Фрагмент документа
___

Фестиваль поэзии – почти как свадьба: шумно, весело и пьяно.
В.М.Васнецов. Царевна-лягушка. 1918–1926. Дом-музей В.М.Васнецова. Москва
Справедливости ради: были не все. Могли бы, но тогда слушателей пришлось бы из «Арт’эрии» выносить.
Терпеливейшие одолели оба фестивальных дня, пришедшихся на выходные, то есть всю крупноблочную программу, где сочетались несочетаемые и сочленялись несочленимые. Баланс на «Литератерре» стал излишней риторической фигурой – кто значился, тот и выступил. Все, кроме верховного жреца «Терры»: Арсений Гончуков, созвавший всех, оказавшихся в зоне его личной досягаемости, в «завершительный» день ничего не читал, а предпочел оставить слово друзьям. Мужской поступок. Впрочем, как все, что делает Гонч.
Что же случилось? Москва получила новый большой поэтический фестиваль. Нужно ли это ей? Как оказалось, да. Присягаю: люди не расходились до последнего. Ничем таким не мог привлечь их поздний ужин, объявленный в конце, – сидели ради стихов. Пришли, конечно, слушать городских любимцев – Родионова и Емелина, но ведь и после них остались дослушивать остальных. Что до поэтического биеннале Бунимовича, проходящего раз в два года, – оно другое. Просто другое. Предъявлять к нему оскорбленные счета не хочется – предприятие международное, призванное единить культуры, и поэтому на биеннале, при всей его хлебосольности, попадают люди определенного, что ли, сорта, со стихами, нацеленными на интерзвук. Приглашаемый туда неформально, как многие, я всегда ощущал, что круг тамошних избранных никогда не включит добрых знакомых: биеннале – «для своих», вроде аристократического салона, в предбаннике которого можно, конечно, и постоять, и даже с барского стола выкушать, но слово имеют в основном иностранные посланники и местные персоны, «близкие ко двору».

___

Предоставленные данные
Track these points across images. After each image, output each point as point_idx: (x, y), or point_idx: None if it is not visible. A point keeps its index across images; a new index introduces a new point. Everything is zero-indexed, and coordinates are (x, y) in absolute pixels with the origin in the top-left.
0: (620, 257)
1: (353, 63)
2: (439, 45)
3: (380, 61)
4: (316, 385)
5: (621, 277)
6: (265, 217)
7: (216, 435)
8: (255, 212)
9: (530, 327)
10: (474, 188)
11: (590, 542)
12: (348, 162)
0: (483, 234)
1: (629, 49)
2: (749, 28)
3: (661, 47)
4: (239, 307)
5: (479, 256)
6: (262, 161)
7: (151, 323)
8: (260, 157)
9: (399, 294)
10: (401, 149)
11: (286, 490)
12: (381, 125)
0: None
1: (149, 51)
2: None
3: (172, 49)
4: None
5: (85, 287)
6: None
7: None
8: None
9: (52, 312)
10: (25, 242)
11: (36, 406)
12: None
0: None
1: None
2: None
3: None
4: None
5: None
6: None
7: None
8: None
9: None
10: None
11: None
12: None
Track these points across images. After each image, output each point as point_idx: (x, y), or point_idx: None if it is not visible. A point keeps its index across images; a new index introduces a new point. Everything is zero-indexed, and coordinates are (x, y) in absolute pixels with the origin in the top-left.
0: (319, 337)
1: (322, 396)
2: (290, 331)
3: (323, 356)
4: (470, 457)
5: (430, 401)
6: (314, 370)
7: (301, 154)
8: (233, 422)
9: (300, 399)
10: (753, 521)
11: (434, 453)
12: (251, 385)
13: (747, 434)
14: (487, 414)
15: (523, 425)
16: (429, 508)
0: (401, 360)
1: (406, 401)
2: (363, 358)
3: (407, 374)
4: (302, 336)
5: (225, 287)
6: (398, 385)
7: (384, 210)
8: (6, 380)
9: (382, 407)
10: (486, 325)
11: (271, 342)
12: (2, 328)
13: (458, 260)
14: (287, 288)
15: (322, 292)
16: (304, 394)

___

Цель задания
Процитируйте дословно отрывок из текста о поэтическом фестивале: всё начиная со слов «В.М.Васнецов. Царевна-лягушка. 1918–1926.» и вплоть до слов «что делает Гонч.».

Решение задачи
В.М.Васнецов. Царевна-лягушка. 1918–1926. Дом-музей В.М.Васнецова. Москва
Справедливости ради: были не все. Могли бы, но тогда слушателей пришлось бы из «Арт’эрии» выносить.
Терпеливейшие одолели оба фестивальных дня, пришедшихся на выходные, то есть всю крупноблочную программу, где сочетались несочетаемые и сочленялись несочленимые. Баланс на «Литератерре» стал излишней риторической фигурой – кто значился, тот и выступил. Все, кроме верховного жреца «Терры»: Арсений Гончуков, созвавший всех, оказавшихся в зоне его личной досягаемости, в «завершительный» день ничего не читал, а предпочел оставить слово друзьям. Мужской поступок. Впрочем, как все, что делает Гонч.